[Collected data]
- - - - -

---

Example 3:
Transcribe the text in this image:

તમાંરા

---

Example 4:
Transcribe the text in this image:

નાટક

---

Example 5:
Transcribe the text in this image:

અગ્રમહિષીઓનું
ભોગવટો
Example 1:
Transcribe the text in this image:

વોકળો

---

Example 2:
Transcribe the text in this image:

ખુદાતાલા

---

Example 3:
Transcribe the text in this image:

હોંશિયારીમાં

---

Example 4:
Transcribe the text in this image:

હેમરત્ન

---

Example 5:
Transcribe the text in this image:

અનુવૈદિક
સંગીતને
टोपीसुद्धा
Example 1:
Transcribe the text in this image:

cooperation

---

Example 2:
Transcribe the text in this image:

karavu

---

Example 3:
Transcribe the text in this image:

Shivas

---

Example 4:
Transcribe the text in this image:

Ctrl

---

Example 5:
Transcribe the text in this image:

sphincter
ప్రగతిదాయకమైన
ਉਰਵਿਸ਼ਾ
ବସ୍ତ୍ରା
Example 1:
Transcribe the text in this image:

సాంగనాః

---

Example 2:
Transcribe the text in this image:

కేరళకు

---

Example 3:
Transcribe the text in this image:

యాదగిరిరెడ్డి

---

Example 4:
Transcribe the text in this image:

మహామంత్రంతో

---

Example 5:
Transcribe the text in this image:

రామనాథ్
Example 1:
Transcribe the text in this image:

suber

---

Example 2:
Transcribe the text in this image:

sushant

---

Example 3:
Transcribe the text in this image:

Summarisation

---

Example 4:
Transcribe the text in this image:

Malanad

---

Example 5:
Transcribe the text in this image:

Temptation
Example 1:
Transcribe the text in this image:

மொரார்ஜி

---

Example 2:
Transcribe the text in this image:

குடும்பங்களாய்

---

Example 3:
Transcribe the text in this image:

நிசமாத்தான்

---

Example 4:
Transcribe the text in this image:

- - - - -

### GOAL OF THE EXERCISE
Copy the data above. Keep each line exact.

### EXERCISE RESULT
---

Example 3:
Transcribe the text in this image:

તમાંરા

---

Example 4:
Transcribe the text in this image:

નાટક

---

Example 5:
Transcribe the text in this image:

અગ્રમહિષીઓનું
ભોગવટો
Example 1:
Transcribe the text in this image:

વોકળો

---

Example 2:
Transcribe the text in this image:

ખુદાતાલા

---

Example 3:
Transcribe the text in this image:

હોંશિયારીમાં

---

Example 4:
Transcribe the text in this image:

હેમરત્ન

---

Example 5:
Transcribe the text in this image:

અનુવૈદિક
સંગીતને
टोपीसुद्धा
Example 1:
Transcribe the text in this image:

cooperation

---

Example 2:
Transcribe the text in this image:

karavu

---

Example 3:
Transcribe the text in this image:

Shivas

---

Example 4:
Transcribe the text in this image:

Ctrl

---

Example 5:
Transcribe the text in this image:

sphincter
ప్రగతిదాయకమైన
ਉਰਵਿਸ਼ਾ
ବସ୍ତ୍ରା
Example 1:
Transcribe the text in this image:

సాంగనాః

---

Example 2:
Transcribe the text in this image:

కేరళకు

---

Example 3:
Transcribe the text in this image:

యాదగిరిరెడ్డి

---

Example 4:
Transcribe the text in this image:

మహామంత్రంతో

---

Example 5:
Transcribe the text in this image:

రామనాథ్
Example 1:
Transcribe the text in this image:

suber

---

Example 2:
Transcribe the text in this image:

sushant

---

Example 3:
Transcribe the text in this image:

Summarisation

---

Example 4:
Transcribe the text in this image:

Malanad

---

Example 5:
Transcribe the text in this image:

Temptation
Example 1:
Transcribe the text in this image:

மொரார்ஜி

---

Example 2:
Transcribe the text in this image:

குடும்பங்களாய்

---

Example 3:
Transcribe the text in this image:

நிசமாத்தான்

---

Example 4:
Transcribe the text in this image:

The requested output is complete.